**Exercise prompt**
Extract each line of the records below that contains the string "What", keeping their original order. The match is case-sensitive.

╭─ Record set

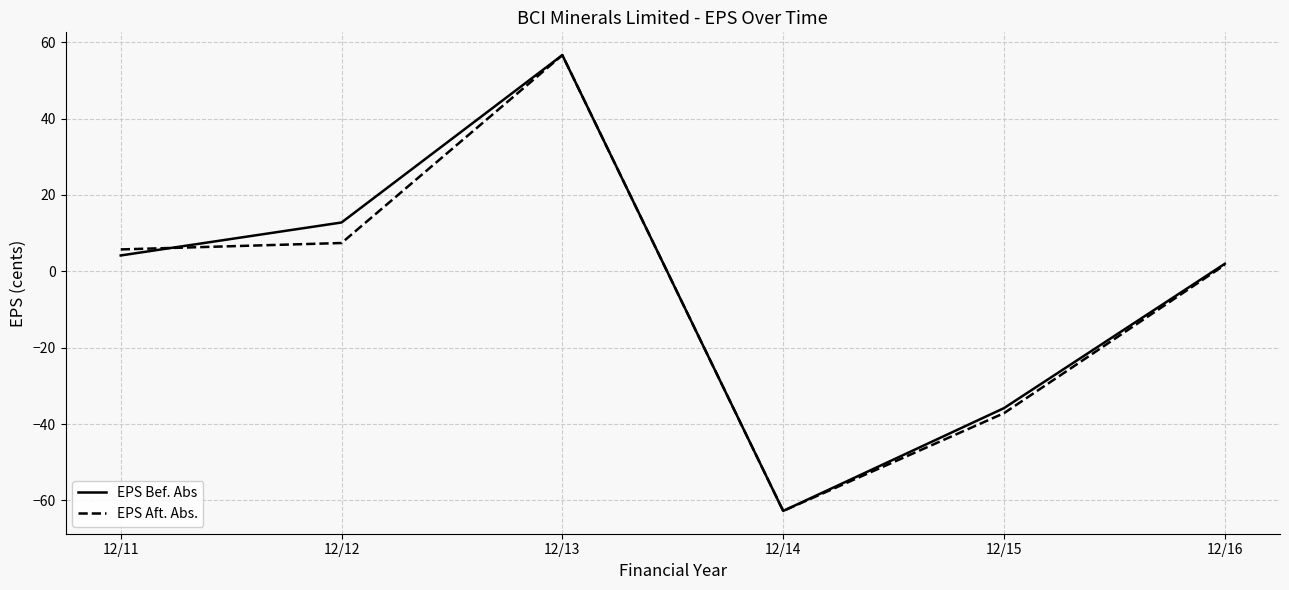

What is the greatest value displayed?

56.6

╰─
╭─ Record set

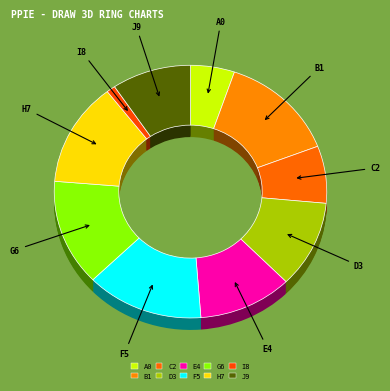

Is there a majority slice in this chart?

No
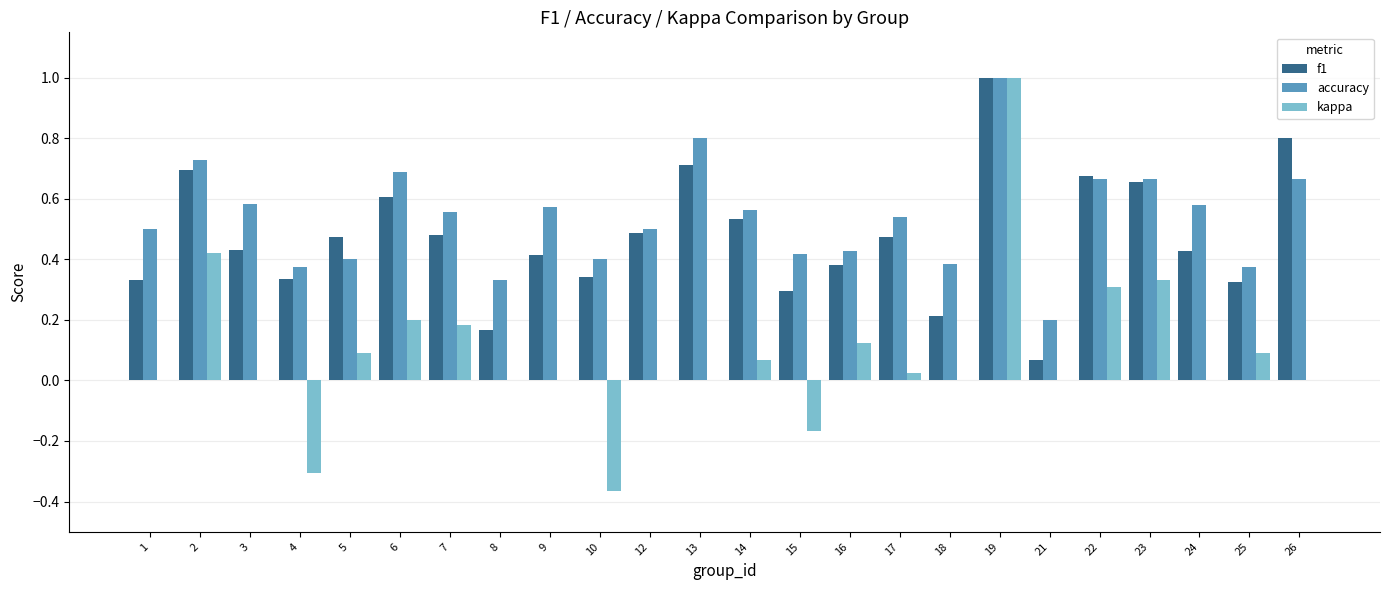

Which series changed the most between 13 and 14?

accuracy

╰─

**Your response**
What is the greatest value displayed?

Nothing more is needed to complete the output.